WHAT THE TASK REQUIRES
Any picture among the records should be left out, please; retype the rest exactly.

DATASET RECORDS Start Marker

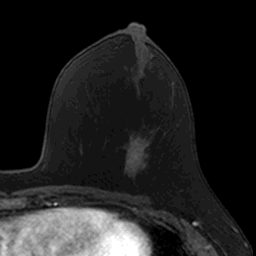
Breast MRI, one axial slice. Position 67 of 160 along the scan axis. Cropped to one breast. Dynamic contrast-enhanced series, time point 2 of 7 at this slice position (early post-contrast). 3 T. TE 1.7 ms, TR 4 ms. 1 mm slice thickness. 256 × 256 image matrix, field of view 171 × 171 mm. Female patient.
Annotated regions visible in this slice (semi-automatically segmented with operator editing):
- enhancing-tissue mask used for the functional tumour volume (all voxels passing the contrast-enhancement thresholds inside the analysis volume; usually the tumour): bounding box <124,134,150,186> (left, top, right, bottom; pixels)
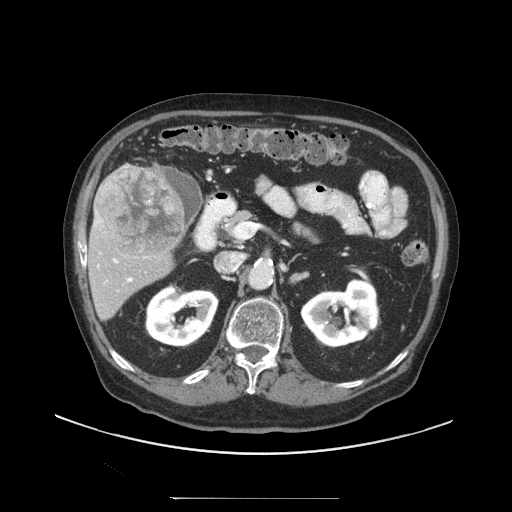
Contrast-enhanced abdominal CT (liver protocol), one axial slice; reconstruction kernel STANDARD; 140 kVp; soft-tissue window (W 400 / L 40 HU); 2.5 mm slice thickness; 512 × 512 image matrix, field of view 450 × 450 mm. From the clinical record (not read from this slice): diagnosis: hepatocellular carcinoma (patient treated with transarterial chemoembolisation; whether this scan precedes or follows treatment is not stated here); TNM stage (as recorded): Stage-IIIC; Child-Pugh class: A; tumour nodularity: uninodular.
Outlined on this slice (semi-automatically segmented with operator editing):
- liver parenchyma outside the tumour (the mass and vessels are separate outlines, so this box may not span the whole liver): box from (x=88, y=164) to (x=194, y=320) px
- mass: (x=97, y=166)–(x=185, y=258)
- portal vein: (x=94, y=213)–(x=133, y=283)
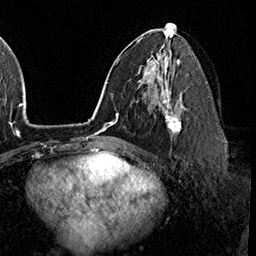
Breast MRI (dynamic contrast-enhanced), one axial slice; slice 93 of 160 in the series (ordered by position); cropped to one breast; dynamic contrast-enhanced series, time point 2 of 8 at this slice position (early post-contrast); 3 T; TE 2.3 ms, TR 4.4 ms; 1 mm slice thickness; 256 × 256 image matrix, field of view 240 × 240 mm. Female patient.
Outlined on this slice (semi-automatic segmentation, software-assisted and operator-edited):
- enhancing-tissue mask used for the functional tumour volume (all voxels passing the contrast-enhancement thresholds inside the analysis volume; usually the tumour): bounding box <162,95,182,136> (left, top, right, bottom; pixels)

DATASET RECORDS End Marker

SOLUTION TO THIS TASK
Breast MRI, one axial slice. Position 67 of 160 along the scan axis. Cropped to one breast. Dynamic contrast-enhanced series, time point 2 of 7 at this slice position (early post-contrast). 3 T. TE 1.7 ms, TR 4 ms. 1 mm slice thickness. 256 × 256 image matrix, field of view 171 × 171 mm. Female patient.
Annotated regions visible in this slice (semi-automatically segmented with operator editing):
- enhancing-tissue mask used for the functional tumour volume (all voxels passing the contrast-enhancement thresholds inside the analysis volume; usually the tumour): bounding box <124,134,150,186> (left, top, right, bottom; pixels)
Contrast-enhanced abdominal CT (liver protocol), one axial slice; reconstruction kernel STANDARD; 140 kVp; soft-tissue window (W 400 / L 40 HU); 2.5 mm slice thickness; 512 × 512 image matrix, field of view 450 × 450 mm. From the clinical record (not read from this slice): diagnosis: hepatocellular carcinoma (patient treated with transarterial chemoembolisation; whether this scan precedes or follows treatment is not stated here); TNM stage (as recorded): Stage-IIIC; Child-Pugh class: A; tumour nodularity: uninodular.
Outlined on this slice (semi-automatically segmented with operator editing):
- liver parenchyma outside the tumour (the mass and vessels are separate outlines, so this box may not span the whole liver): box from (x=88, y=164) to (x=194, y=320) px
- mass: (x=97, y=166)–(x=185, y=258)
- portal vein: (x=94, y=213)–(x=133, y=283)
Breast MRI (dynamic contrast-enhanced), one axial slice; slice 93 of 160 in the series (ordered by position); cropped to one breast; dynamic contrast-enhanced series, time point 2 of 8 at this slice position (early post-contrast); 3 T; TE 2.3 ms, TR 4.4 ms; 1 mm slice thickness; 256 × 256 image matrix, field of view 240 × 240 mm. Female patient.
Outlined on this slice (semi-automatic segmentation, software-assisted and operator-edited):
- enhancing-tissue mask used for the functional tumour volume (all voxels passing the contrast-enhancement thresholds inside the analysis volume; usually the tumour): bounding box <162,95,182,136> (left, top, right, bottom; pixels)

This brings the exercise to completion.